◆ **DATA SHOWN**
+--

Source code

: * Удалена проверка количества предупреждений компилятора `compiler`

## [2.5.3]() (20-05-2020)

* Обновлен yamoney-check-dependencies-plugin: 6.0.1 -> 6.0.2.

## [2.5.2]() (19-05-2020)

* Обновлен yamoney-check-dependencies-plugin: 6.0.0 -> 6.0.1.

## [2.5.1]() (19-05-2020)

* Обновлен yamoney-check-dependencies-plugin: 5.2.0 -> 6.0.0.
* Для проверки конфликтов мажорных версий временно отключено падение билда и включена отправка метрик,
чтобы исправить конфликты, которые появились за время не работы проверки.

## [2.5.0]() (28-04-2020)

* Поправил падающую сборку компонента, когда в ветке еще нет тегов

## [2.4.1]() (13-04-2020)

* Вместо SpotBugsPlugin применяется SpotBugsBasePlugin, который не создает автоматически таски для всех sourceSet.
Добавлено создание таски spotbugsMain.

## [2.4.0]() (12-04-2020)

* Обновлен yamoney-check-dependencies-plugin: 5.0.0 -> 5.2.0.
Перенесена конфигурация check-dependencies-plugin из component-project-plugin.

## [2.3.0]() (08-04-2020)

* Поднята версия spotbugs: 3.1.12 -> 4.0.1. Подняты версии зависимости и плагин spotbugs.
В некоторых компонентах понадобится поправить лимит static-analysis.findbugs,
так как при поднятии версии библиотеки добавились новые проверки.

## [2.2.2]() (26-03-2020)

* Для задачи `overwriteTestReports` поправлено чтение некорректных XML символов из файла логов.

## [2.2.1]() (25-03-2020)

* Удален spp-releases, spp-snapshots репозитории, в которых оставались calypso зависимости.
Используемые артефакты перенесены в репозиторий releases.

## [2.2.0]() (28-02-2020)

+--

◆ **TO DO**
Among the lines above, find those containing the word "Обновлен" and copy each.

◆ **ANSWER BOX**
* Обновлен yamoney-check-dependencies-plugin: 6.0.1 -> 6.0.2.
* Обновлен yamoney-check-dependencies-plugin: 6.0.0 -> 6.0.1.
* Обновлен yamoney-check-dependencies-plugin: 5.2.0 -> 6.0.0.
* Обновлен yamoney-check-dependencies-plugin: 5.0.0 -> 5.2.0.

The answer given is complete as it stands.